## Directive
All that is needed is each line of the entries holding the word "source", copied as it stands.

## Data extracts

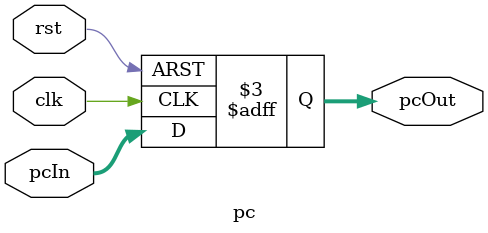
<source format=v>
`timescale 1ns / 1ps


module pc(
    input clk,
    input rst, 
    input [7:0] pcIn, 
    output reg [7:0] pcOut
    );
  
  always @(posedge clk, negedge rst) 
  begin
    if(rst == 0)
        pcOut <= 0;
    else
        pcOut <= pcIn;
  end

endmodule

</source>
--
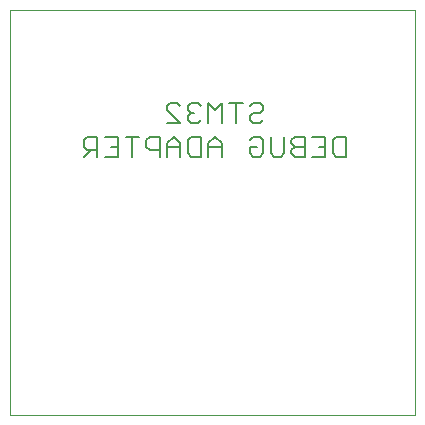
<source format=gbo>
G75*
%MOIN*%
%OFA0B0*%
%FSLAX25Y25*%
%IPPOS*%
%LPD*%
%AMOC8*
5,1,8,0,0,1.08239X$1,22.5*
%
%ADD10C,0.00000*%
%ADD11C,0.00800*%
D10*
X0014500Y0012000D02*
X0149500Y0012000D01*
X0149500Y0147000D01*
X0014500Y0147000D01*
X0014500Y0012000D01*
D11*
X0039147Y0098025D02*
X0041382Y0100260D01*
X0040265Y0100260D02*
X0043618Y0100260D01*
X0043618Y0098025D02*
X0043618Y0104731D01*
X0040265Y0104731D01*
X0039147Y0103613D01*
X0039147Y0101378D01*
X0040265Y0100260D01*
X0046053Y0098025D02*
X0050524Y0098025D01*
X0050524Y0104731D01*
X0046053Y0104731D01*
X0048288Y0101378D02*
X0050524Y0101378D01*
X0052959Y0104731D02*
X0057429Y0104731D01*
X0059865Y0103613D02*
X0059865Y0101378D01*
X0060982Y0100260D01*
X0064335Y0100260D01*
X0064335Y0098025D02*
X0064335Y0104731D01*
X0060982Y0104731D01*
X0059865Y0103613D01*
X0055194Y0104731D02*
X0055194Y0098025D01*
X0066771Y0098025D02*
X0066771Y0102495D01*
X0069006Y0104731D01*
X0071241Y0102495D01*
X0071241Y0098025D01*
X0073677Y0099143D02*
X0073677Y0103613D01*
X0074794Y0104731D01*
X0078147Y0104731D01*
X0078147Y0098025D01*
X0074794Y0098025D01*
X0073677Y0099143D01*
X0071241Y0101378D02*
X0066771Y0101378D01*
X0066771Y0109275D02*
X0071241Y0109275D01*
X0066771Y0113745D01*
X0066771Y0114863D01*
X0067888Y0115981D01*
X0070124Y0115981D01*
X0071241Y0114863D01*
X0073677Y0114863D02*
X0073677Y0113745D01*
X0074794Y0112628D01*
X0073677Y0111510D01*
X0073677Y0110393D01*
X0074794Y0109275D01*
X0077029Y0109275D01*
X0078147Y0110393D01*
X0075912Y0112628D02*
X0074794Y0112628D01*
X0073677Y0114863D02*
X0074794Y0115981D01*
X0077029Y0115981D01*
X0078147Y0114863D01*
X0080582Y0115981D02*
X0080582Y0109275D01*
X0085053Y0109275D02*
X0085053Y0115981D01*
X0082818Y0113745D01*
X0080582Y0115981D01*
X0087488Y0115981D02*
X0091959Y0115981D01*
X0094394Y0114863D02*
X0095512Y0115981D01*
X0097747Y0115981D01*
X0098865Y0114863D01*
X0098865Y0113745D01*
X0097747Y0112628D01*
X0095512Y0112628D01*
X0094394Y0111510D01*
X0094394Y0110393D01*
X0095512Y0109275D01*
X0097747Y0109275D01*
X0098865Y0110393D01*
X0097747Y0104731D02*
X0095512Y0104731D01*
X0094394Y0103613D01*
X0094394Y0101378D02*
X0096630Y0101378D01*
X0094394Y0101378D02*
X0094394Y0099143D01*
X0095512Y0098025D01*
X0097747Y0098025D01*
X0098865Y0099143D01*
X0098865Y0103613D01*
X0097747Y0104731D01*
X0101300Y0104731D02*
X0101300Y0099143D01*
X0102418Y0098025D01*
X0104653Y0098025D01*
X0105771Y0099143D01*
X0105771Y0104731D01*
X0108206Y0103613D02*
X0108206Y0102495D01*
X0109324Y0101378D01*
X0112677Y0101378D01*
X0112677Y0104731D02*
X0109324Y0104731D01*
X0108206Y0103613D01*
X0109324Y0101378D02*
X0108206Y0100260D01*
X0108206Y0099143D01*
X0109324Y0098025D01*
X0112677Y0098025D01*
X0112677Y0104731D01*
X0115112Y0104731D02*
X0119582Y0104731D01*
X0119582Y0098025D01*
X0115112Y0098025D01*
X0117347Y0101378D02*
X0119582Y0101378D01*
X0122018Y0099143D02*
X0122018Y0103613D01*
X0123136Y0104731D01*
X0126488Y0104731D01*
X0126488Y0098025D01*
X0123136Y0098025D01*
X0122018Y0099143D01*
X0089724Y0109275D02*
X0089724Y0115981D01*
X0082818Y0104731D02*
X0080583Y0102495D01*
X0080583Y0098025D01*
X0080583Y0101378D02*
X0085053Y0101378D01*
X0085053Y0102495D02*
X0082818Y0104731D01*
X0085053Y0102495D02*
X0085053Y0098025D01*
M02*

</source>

## Response to this exercise
<source format=v>
</source>
<source format=gbo>
</source>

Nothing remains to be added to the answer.